O roteiro, gestado desde 1987, só ficou pronto, segundo Belens, dois meses antes das filmagens. E trata de duas famílias, a de Joaquim e de Nives, que coexistem num pequeno povoado, perdido no coração do país, chamado Pau Brasil. Elas vivem frente a frente, com modos diferentes de ver a vida.“Numa casa mora uma mulher (personagem representada por Fernanda Paquelet) que transa com todos os caminhoneiros e tem um marido que é o marceneiro (Bertrand Duarte). Eles se gostam e esse amor, que ela tem demais e pode dar a outras pessoas, não é impedimento para o amor deles. Isso gera uma grande reação na outra família, que tem um pai falso moralista, que de noite assedia as filhas sexualmente”, relata Belens.

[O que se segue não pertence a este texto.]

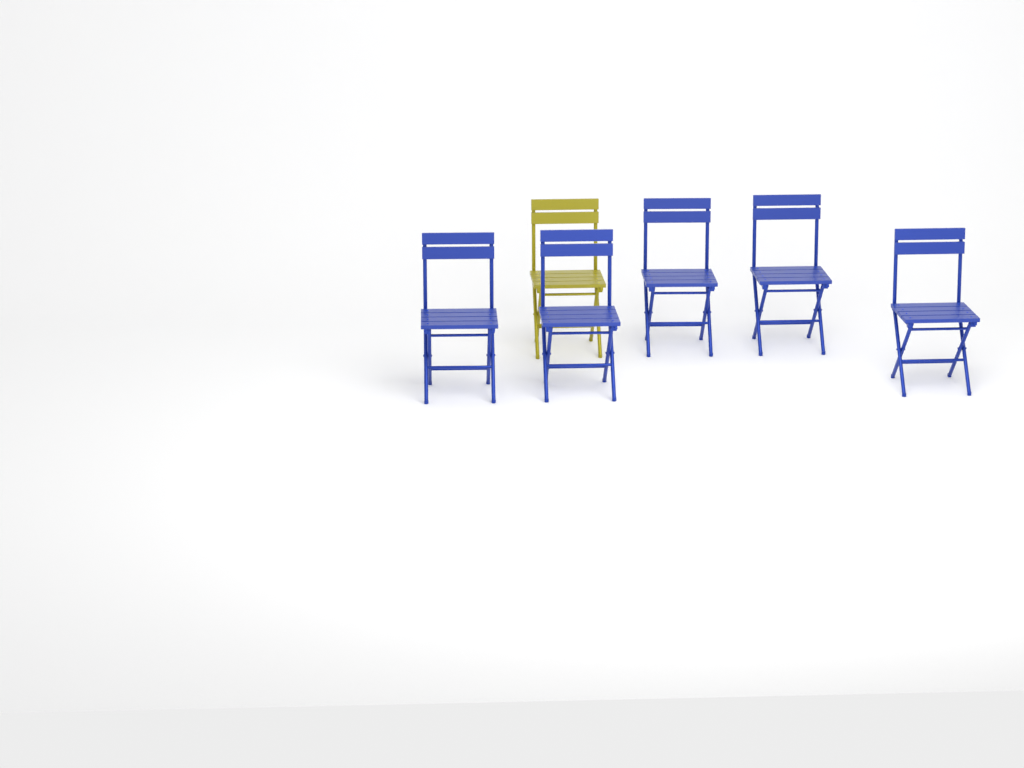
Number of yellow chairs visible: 1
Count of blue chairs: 5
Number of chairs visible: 6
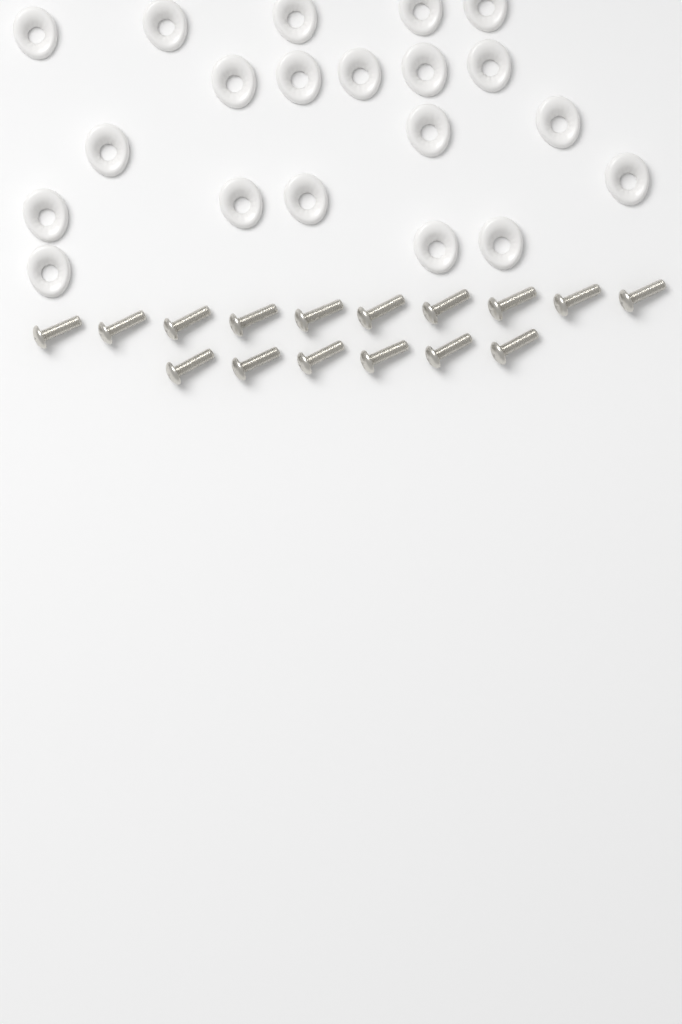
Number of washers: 20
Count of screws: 16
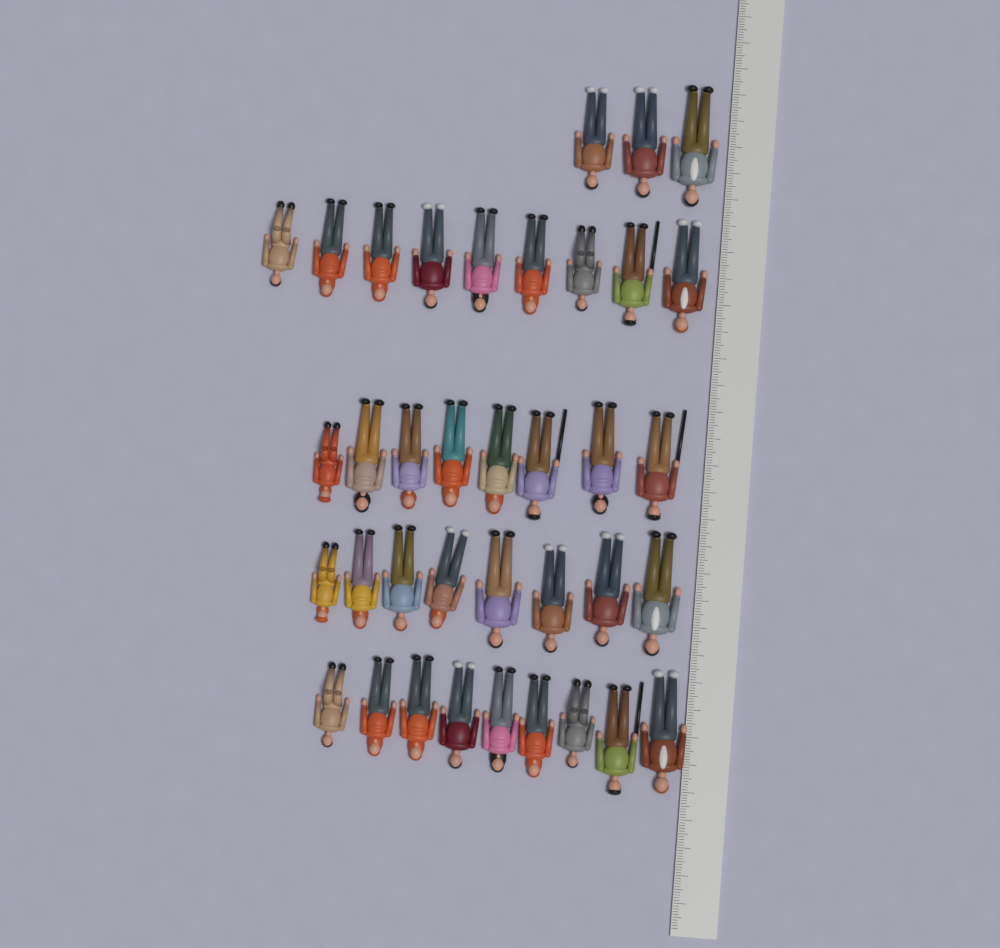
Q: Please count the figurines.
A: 37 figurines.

Para arrematar, os personagens são cercados por uma bruxa, “uma maga que transita nos enterros, nos velórios, na natureza... E são esses microplots (pequenas células narrativas) não conclusos e partidos para outros que, no final, deixam as coisas em aberto”.Sem época definida, o filme não segue a estrutura narrativa tradicional, de conflitos que se criam e se resolvem no decorrer da história.“São fragmentos de história. O filme transita por semicírculos, perguntas que não são respondidas, expectativas frustradas... É uma obra que pede a participação do espectador, para que complemente algumas coisas que, intencionalmente, foram deixadas em suspenso”.